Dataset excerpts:
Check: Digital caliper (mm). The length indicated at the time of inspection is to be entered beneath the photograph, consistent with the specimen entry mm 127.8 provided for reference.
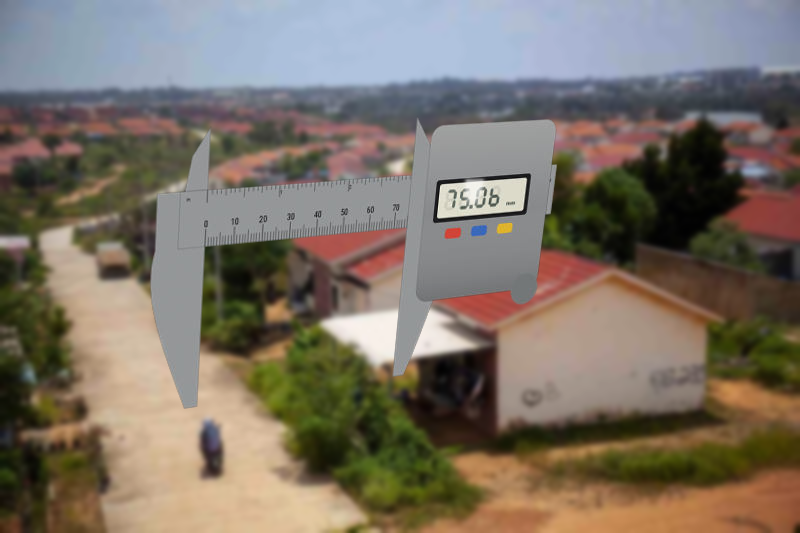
mm 75.06
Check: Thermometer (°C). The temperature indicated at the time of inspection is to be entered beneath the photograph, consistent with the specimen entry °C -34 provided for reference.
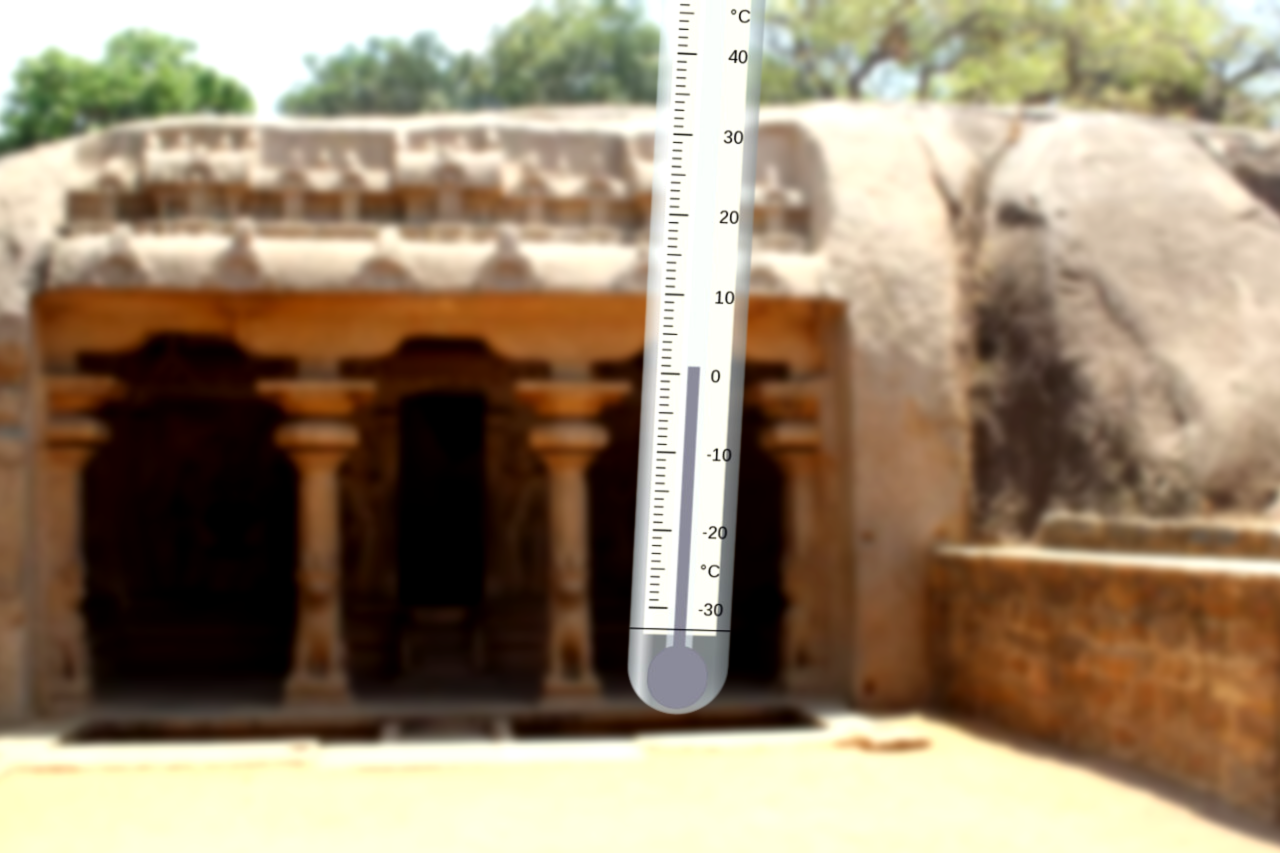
°C 1
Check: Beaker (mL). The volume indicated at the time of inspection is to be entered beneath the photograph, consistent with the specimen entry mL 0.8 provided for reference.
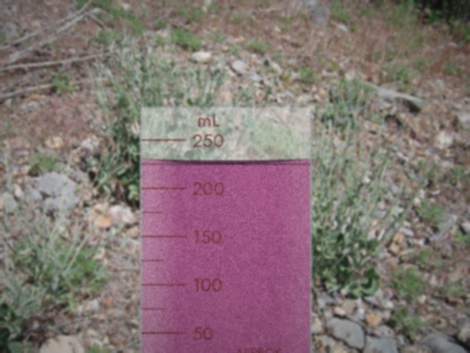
mL 225
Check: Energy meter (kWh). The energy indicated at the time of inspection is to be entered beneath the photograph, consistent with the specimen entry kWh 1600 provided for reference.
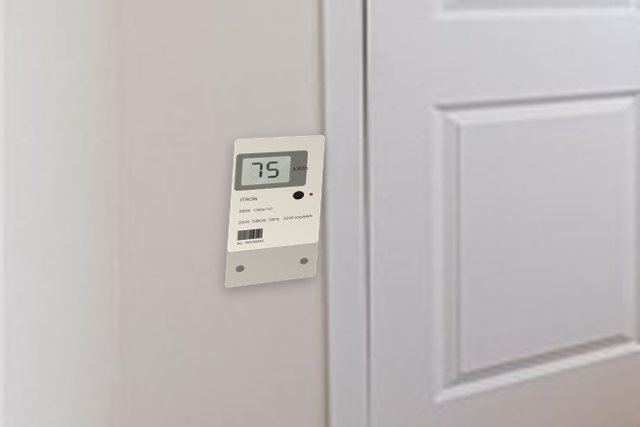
kWh 75
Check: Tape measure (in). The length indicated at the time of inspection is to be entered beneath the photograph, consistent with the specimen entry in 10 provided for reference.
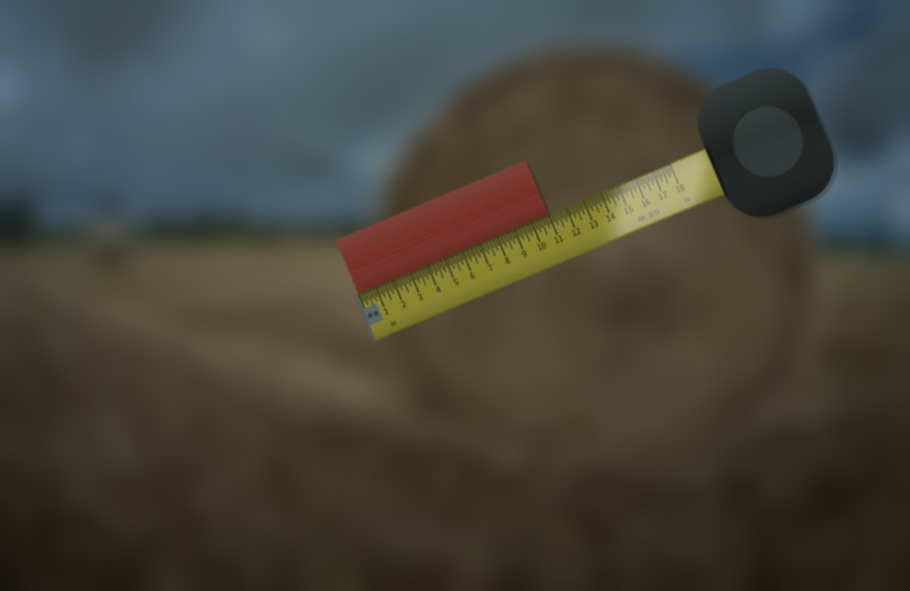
in 11
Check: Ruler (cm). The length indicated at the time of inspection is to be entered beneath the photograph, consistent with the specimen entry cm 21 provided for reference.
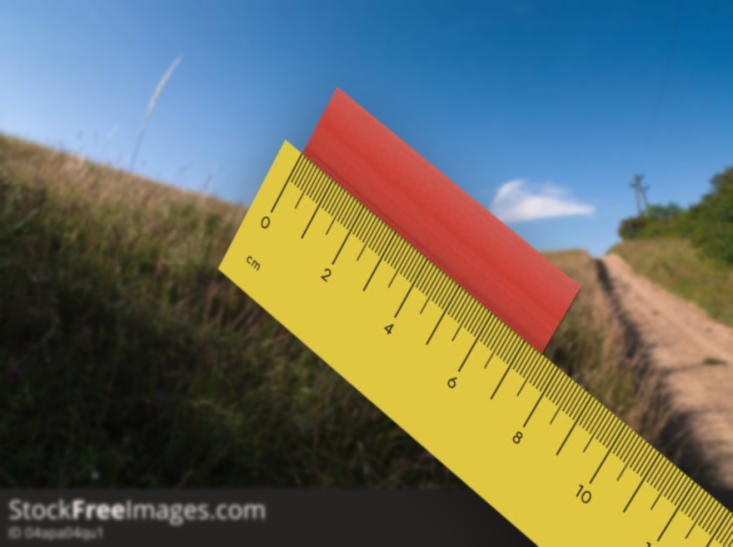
cm 7.5
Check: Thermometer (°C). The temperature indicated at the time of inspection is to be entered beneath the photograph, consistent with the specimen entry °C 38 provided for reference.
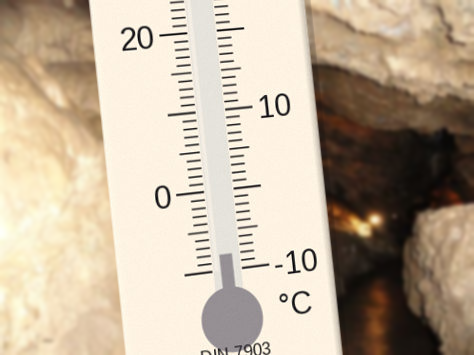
°C -8
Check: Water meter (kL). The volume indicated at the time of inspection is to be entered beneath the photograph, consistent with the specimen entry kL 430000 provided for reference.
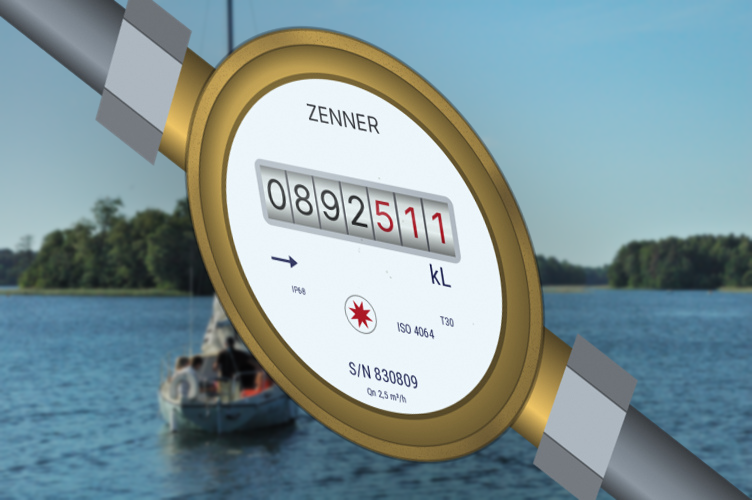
kL 892.511
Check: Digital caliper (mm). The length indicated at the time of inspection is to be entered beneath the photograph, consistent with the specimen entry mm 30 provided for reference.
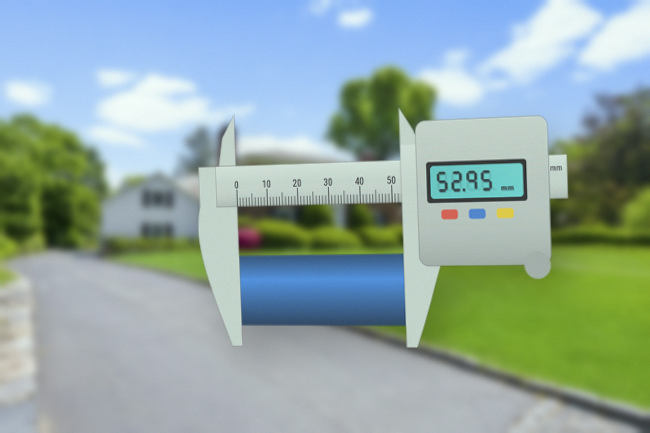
mm 52.95
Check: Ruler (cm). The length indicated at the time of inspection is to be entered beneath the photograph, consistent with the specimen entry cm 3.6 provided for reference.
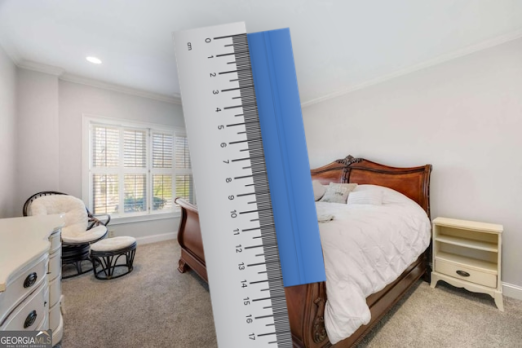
cm 14.5
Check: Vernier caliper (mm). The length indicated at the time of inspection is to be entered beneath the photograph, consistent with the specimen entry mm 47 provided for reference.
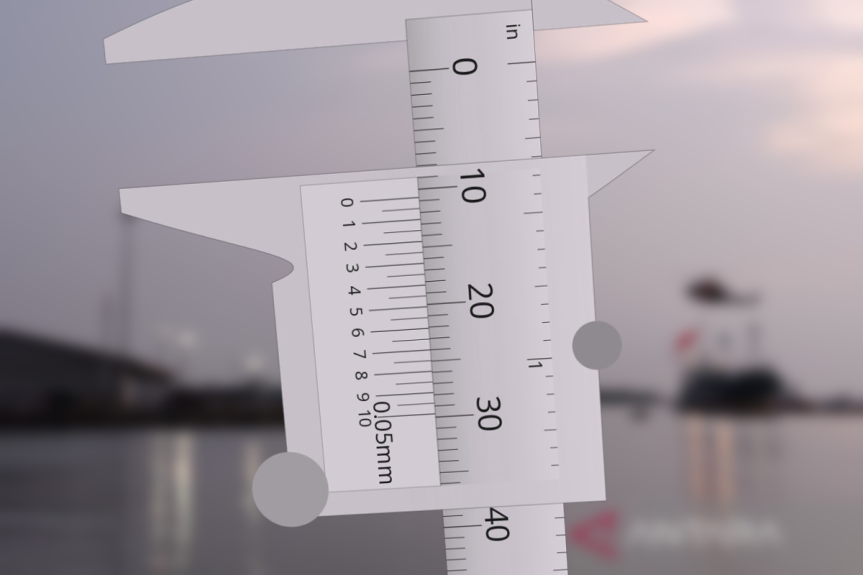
mm 10.7
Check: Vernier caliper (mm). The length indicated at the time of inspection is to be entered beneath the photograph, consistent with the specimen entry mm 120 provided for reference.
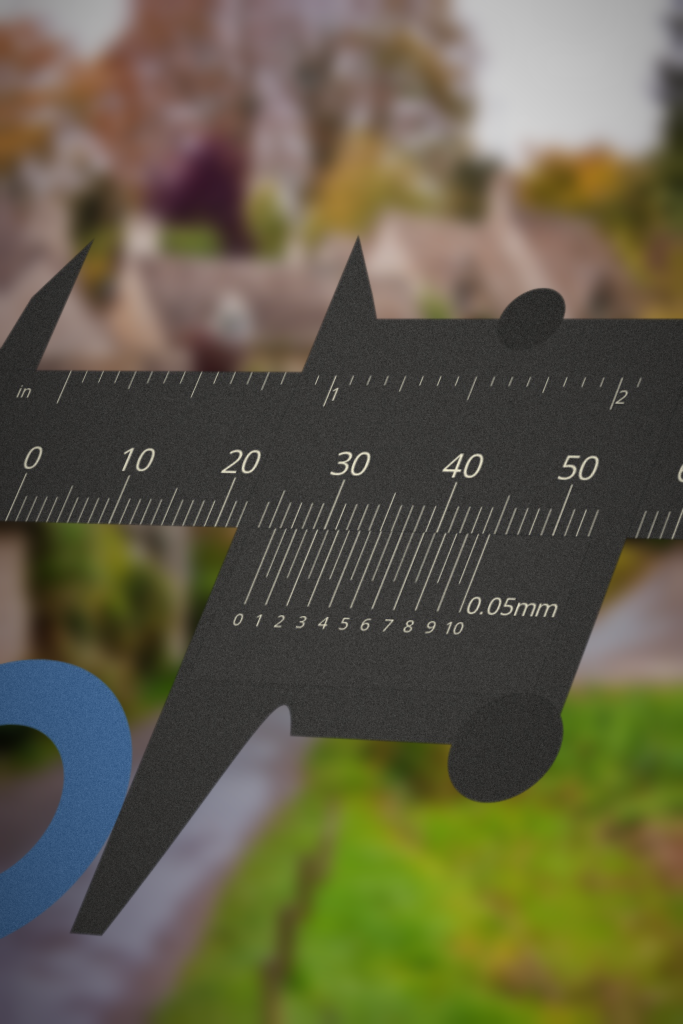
mm 25.6
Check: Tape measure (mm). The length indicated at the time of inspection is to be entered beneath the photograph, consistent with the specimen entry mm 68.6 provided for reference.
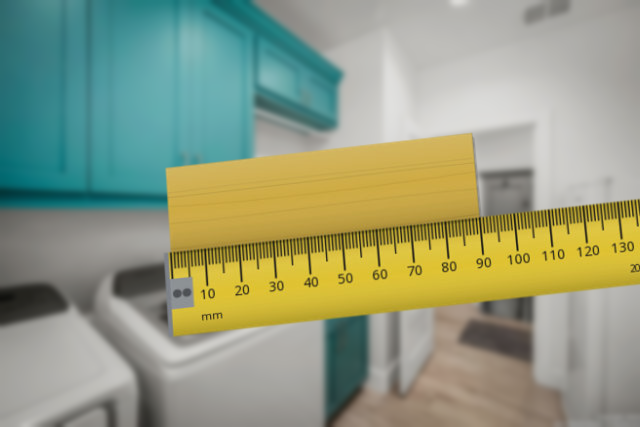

• About this exercise
Write out the whole listing above word for word, leaving out the pictures.

• Finished task
Check: Digital caliper (mm). The length indicated at the time of inspection is to be entered beneath the photograph, consistent with the specimen entry mm 127.8 provided for reference.
mm 75.06
Check: Thermometer (°C). The temperature indicated at the time of inspection is to be entered beneath the photograph, consistent with the specimen entry °C -34 provided for reference.
°C 1
Check: Beaker (mL). The volume indicated at the time of inspection is to be entered beneath the photograph, consistent with the specimen entry mL 0.8 provided for reference.
mL 225
Check: Energy meter (kWh). The energy indicated at the time of inspection is to be entered beneath the photograph, consistent with the specimen entry kWh 1600 provided for reference.
kWh 75
Check: Tape measure (in). The length indicated at the time of inspection is to be entered beneath the photograph, consistent with the specimen entry in 10 provided for reference.
in 11
Check: Ruler (cm). The length indicated at the time of inspection is to be entered beneath the photograph, consistent with the specimen entry cm 21 provided for reference.
cm 7.5
Check: Thermometer (°C). The temperature indicated at the time of inspection is to be entered beneath the photograph, consistent with the specimen entry °C 38 provided for reference.
°C -8
Check: Water meter (kL). The volume indicated at the time of inspection is to be entered beneath the photograph, consistent with the specimen entry kL 430000 provided for reference.
kL 892.511
Check: Digital caliper (mm). The length indicated at the time of inspection is to be entered beneath the photograph, consistent with the specimen entry mm 30 provided for reference.
mm 52.95
Check: Ruler (cm). The length indicated at the time of inspection is to be entered beneath the photograph, consistent with the specimen entry cm 3.6 provided for reference.
cm 14.5
Check: Vernier caliper (mm). The length indicated at the time of inspection is to be entered beneath the photograph, consistent with the specimen entry mm 47 provided for reference.
mm 10.7
Check: Vernier caliper (mm). The length indicated at the time of inspection is to be entered beneath the photograph, consistent with the specimen entry mm 120 provided for reference.
mm 25.6
Check: Tape measure (mm). The length indicated at the time of inspection is to be entered beneath the photograph, consistent with the specimen entry mm 68.6 provided for reference.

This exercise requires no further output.